**Activity:**
Print every line from the start of the items down to and including the line containing "atual. A Agência Presto! é". Reproduce each line verbatim.

Records provided Start Marker

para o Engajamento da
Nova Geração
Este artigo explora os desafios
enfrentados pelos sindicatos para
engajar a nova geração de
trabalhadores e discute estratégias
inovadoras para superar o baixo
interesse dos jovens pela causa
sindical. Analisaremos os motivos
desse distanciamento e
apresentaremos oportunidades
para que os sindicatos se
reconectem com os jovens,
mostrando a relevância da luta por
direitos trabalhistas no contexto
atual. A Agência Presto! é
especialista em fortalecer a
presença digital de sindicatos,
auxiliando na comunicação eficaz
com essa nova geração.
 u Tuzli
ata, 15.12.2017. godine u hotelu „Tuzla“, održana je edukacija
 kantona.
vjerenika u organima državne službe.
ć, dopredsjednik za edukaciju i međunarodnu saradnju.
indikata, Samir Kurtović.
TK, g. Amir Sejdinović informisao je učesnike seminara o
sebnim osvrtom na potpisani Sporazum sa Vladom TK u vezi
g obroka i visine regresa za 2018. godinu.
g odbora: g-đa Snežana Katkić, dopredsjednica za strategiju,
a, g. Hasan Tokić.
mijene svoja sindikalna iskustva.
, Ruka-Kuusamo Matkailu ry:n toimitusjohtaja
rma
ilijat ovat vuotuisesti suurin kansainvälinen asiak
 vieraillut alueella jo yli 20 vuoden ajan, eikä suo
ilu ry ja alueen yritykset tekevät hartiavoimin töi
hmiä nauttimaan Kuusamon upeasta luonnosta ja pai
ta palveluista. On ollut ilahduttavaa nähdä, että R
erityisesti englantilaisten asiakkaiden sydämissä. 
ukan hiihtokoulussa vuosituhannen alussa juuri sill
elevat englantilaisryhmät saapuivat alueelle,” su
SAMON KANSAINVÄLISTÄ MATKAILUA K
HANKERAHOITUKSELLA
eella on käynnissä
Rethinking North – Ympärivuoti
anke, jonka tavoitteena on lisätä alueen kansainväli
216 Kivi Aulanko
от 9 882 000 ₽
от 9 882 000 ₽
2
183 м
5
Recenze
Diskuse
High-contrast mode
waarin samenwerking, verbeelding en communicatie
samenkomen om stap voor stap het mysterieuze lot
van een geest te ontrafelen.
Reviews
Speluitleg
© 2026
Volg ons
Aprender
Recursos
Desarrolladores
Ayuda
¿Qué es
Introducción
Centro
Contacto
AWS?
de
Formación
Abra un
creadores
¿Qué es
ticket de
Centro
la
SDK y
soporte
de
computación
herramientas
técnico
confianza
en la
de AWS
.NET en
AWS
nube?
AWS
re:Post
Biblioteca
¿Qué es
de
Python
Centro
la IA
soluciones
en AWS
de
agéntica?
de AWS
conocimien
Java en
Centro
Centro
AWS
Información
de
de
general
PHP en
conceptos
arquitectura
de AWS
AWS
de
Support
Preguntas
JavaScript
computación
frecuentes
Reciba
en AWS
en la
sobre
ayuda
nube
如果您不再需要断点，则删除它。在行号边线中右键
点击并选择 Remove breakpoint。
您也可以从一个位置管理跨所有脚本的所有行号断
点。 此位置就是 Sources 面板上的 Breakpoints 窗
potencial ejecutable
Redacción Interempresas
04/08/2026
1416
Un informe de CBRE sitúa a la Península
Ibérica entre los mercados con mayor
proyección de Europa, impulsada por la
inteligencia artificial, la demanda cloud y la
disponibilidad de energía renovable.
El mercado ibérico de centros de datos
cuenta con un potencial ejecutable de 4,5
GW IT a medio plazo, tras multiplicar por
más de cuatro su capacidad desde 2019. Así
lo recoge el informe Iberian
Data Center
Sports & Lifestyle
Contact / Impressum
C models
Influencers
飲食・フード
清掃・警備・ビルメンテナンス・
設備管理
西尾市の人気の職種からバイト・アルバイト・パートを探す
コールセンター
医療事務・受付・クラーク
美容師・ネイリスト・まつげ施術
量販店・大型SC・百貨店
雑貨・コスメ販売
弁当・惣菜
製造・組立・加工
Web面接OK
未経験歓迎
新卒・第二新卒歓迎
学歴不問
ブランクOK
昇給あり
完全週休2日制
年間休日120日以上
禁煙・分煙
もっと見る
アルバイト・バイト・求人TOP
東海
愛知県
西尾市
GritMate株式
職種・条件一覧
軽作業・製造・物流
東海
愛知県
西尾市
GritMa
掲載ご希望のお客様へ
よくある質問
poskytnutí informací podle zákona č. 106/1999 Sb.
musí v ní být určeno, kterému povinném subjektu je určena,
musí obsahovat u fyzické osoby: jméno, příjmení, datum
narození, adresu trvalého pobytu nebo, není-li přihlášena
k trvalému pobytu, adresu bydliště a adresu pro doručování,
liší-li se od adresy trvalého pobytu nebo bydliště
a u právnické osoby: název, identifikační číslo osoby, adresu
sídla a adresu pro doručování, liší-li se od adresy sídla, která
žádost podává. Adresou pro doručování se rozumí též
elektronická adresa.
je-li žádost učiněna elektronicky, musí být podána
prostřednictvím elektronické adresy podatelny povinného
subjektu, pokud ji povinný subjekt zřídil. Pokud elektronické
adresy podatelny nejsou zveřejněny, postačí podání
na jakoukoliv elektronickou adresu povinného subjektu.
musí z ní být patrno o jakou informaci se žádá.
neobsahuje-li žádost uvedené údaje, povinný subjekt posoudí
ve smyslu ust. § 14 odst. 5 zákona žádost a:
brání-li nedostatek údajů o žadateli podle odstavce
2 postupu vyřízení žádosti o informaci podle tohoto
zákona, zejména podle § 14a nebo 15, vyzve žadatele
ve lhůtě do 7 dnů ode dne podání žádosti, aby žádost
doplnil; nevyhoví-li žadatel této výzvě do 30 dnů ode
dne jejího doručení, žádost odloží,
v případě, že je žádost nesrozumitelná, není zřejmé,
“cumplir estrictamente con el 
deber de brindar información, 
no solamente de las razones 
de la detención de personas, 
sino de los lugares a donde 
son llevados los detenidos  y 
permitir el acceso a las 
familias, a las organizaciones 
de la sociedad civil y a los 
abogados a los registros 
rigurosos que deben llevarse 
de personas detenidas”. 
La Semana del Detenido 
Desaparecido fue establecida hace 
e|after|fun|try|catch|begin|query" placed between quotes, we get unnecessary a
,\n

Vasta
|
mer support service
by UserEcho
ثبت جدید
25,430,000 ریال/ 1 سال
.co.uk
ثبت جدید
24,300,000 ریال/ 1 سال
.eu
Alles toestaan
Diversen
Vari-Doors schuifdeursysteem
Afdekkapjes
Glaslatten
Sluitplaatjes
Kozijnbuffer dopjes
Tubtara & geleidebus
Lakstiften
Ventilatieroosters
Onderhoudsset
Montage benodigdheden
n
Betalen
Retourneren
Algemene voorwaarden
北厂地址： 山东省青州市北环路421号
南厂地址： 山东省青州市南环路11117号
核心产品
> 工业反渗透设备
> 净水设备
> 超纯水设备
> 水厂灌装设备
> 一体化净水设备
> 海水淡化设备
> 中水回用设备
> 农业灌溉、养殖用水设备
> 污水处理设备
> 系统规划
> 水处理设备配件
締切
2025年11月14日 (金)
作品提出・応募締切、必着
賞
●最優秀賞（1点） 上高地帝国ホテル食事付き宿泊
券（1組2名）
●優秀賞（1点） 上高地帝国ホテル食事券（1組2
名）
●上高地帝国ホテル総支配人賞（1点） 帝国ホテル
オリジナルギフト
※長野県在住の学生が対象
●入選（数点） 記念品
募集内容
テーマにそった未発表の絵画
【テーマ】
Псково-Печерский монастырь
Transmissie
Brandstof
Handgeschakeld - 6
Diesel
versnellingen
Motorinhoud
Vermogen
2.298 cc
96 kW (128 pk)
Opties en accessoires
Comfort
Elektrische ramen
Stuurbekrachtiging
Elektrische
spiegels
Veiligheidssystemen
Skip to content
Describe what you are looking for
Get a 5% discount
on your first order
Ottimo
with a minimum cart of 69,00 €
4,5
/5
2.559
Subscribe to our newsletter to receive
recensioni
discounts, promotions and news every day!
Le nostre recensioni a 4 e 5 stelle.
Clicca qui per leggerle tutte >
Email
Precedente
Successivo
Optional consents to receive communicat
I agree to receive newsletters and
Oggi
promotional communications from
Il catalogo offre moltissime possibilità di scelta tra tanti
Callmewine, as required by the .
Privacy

Records provided End Marker

**Result for this task:**
para o Engajamento da
Nova Geração
Este artigo explora os desafios
enfrentados pelos sindicatos para
engajar a nova geração de
trabalhadores e discute estratégias
inovadoras para superar o baixo
interesse dos jovens pela causa
sindical. Analisaremos os motivos
desse distanciamento e
apresentaremos oportunidades
para que os sindicatos se
reconectem com os jovens,
mostrando a relevância da luta por
direitos trabalhistas no contexto
atual. A Agência Presto! é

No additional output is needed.